A Mosca come nel Kazakhstan, da vice rettore del Seminario o come Vicario Episcopale per la Pastorale, come predicatore oppure nella direzione del giornale Svet Evangelia, di cui è stato il fondatore, come insegnante di Sacra Scrittura ma anche come conferenziere instancabile, don Bernardo non si concede riposo, come divorato da un’ansia insaziabile di giungere a tutti, per tutti portare a Cristo. Ed è forse questa a stroncare la sua fibra e a far cessare improvvisamente di battere il suo cuore il 27 marzo 2002. Sepolto nel suo paese di Raldon, alla sua tomba accorrono pellegrinaggi dalla Russia e da tutto il Veneto, che inducono la diocesi già nel 2009 ad aprire il suo processo di beatificazione, che ora è giunto a una prima tappa con il riconoscimento delle virtù eroiche. Don Antonini, si legge sul sito della Congregazione delle Cause dei Santi, «visse eroicamente la virtù della fede. Fu un uomo estroverso, coraggioso, pieno di vitalità e generoso.

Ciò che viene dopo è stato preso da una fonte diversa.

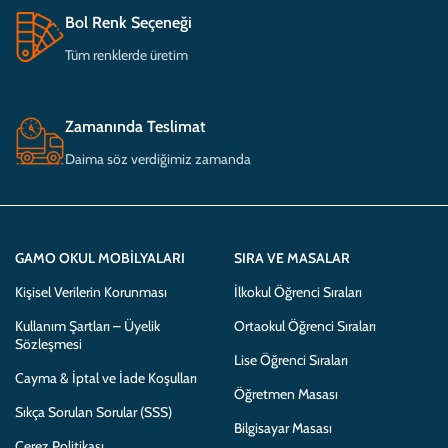
Bol Renk Seçeneği
Tüm renklerde üretim
Zamanında Teslimat
Daima söz verdiğimiz zamanda
GAMO OKUL MOBILYALARI
SIRA VE MASALAR
Kişisel Verilerin Korunması
İlkokul Öğrenci Sıraları
Kullanım Şartları – Üyelik
Ortaokul Öğrenci Sıraları
Sözleşmesi
Lise Öğrenci Sıraları
Cayma & İptal ve İade Koşulları
Öğretmen Masası
Sıkça Sorulan Sorular (SSS)
Bilgisayar Masası
Çerez Politikası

Fu devoto della Madonna, che invocava con la recita del Rosario. Nei cambiamenti avviati in Russia nel 1989, vide l’avverarsi delle promesse di Fatima per la conversione del Paese. Chiese quindi di recarsi a Mosca. Visse la fede come sostanza del suo sacerdozio missionario che si basava sull’amore e lo zelo per la Parola di Dio, che desiderava annunciare “sino ai confini della terra”». Seppe anche vivere al massimo grado la virtù della speranza: «Davanti a situazioni disperate, esortava a non preoccuparsi, perché il Signore – diceva - è morto per noi e la Chiesa è nelle sue mani. Leggeva con speranza le vicende storiche del tempo». Era pieno di Dio, ne parlava in ogni occasione. La carità eroica verso il prossimo per il Servo di Dio coincideva con la caritas pastoralis. Non conservava nulla per sé. I container che si faceva inviare da Verona li distribuiva per metà alla Chiesa Ortodossa, ritenendo ciò come una “carità ecumenica”. Faceva sentire ciascuno importante ed unico. Aiutava chiunque gli chiedeva anche a costo di passare per ingenuo, piuttosto che trascurare un bisognoso.